The Responsibility to Protect (R2P) doctrine, endorsed unanimously by the UN General Assembly in 2005, asserts that every state has the responsibility to protect its population from mass atrocities. If they cannot do it themselves, it is the duty of the international community to help them -- even if they don't want the help. It is no secret that the government of Syria has failed to uphold its Responsibility to Protect, and instead, it is responsible for ongoing war crimes and devastating crimes against humanity. Some members of the armed opposition are also responsible for war crimes.

In 2009, during President Obama's acceptance speech for the Nobel Peace Prize, he stated that "force can be justified on humanitarian grounds," and that "inaction tears at our conscience." He called upon all "responsible nations" to "embrace the role that militaries with a clear mandate can play to keep the peace." However, during the past two and a half years of bloodshed in Syria, the United States has ignored R2P, and we have allowed strategic difficulties to prevail over any moral imperative to intervene on behalf of the Syrian people.

On Saturday, President Obama finally announced his decision to take military action against the brutal Bashar al-Assad regime, but he is awaiting your authorization.

I understand that the United States is not all-powerful, and that we cannot just wave a magic wand and make it all go away. It is true that Russia and China have made it impossible for the United Nations Security Council to punish the Syrian government for its crimes. Still, I can't help but wonder: Is this a legitimate obstacle, or simply an excuse to avoid making a tough decision?

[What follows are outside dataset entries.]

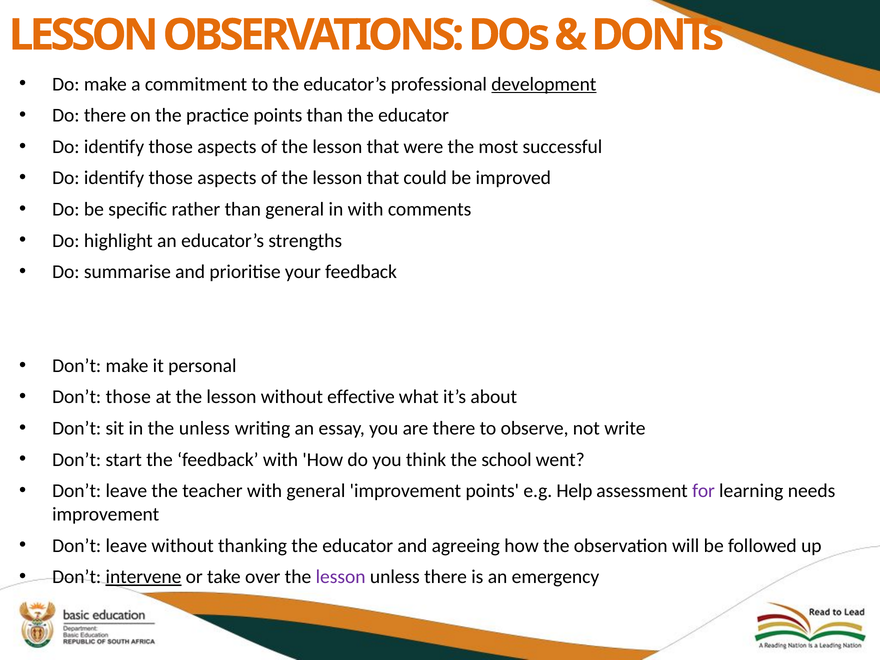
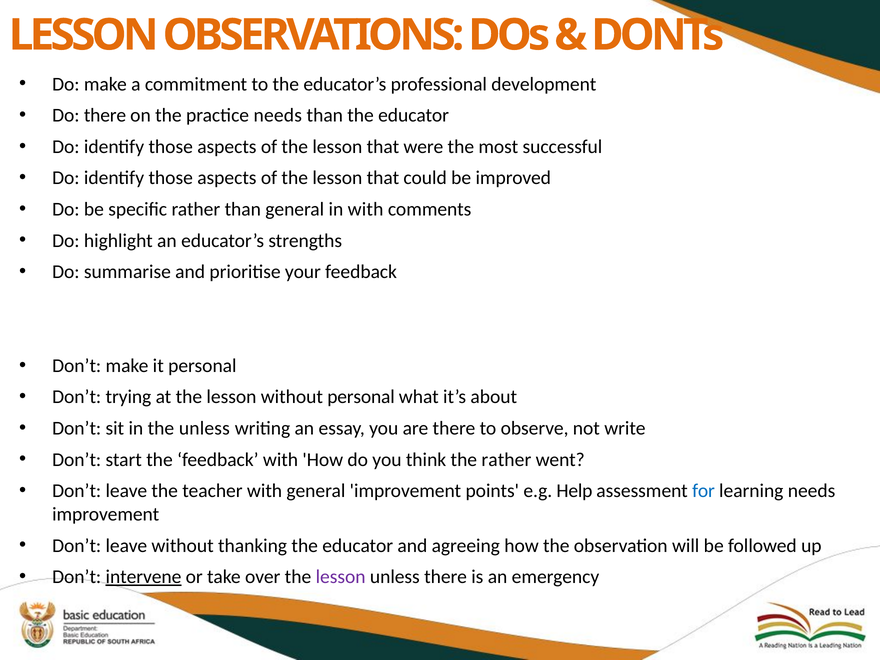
development underline: present -> none
practice points: points -> needs
Don’t those: those -> trying
without effective: effective -> personal
the school: school -> rather
for colour: purple -> blue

Unfortunately, condemnations of violence, peace conferences, and limited aid have been, in one word, useless. I know you're wary about military action against Syria, and understandably, the American people are wary as well. The Iraq War is casting a dangerous shadow over the current situation in Syria. As one of the greatest foreign policy mistakes of our generation, the war in Iraq was a preemptive one based on false claims about the existence of WMDs. However, these past blunders cannot and should not be used to justify ignoring all future humanitarian atrocities. In this case, there will be no American boots-on-the-ground. Our military role in the country will be limited, while we continue to provide humanitarian aid and pursue a diplomatic solution. Ultimately, a diplomatic breakthrough is going to be absolutely critical if there is to be any chance of solving this conflict.

I know the potential negative consequences of intervention are many, but isn't the risk of letting Assad get away with using chemical weapons even greater? If we don't act, Assad will be given implicit permission to use chemical weapons as a regular weapon of war, setting a dangerous precedent for the future of warfare. Further, will we be able to live with ourselves if we look back one day knowing that we could have stepped in and saved the lives of thousands? I know I won't.

Anas and his family, along with thousands of other Syrians, have called on and are continuing to call on the United States and the international community for help, and we need to respond. Immediately.

Sincerely,
Yassamin Ansari
Stanford '14

This post has been updated from a previously published version.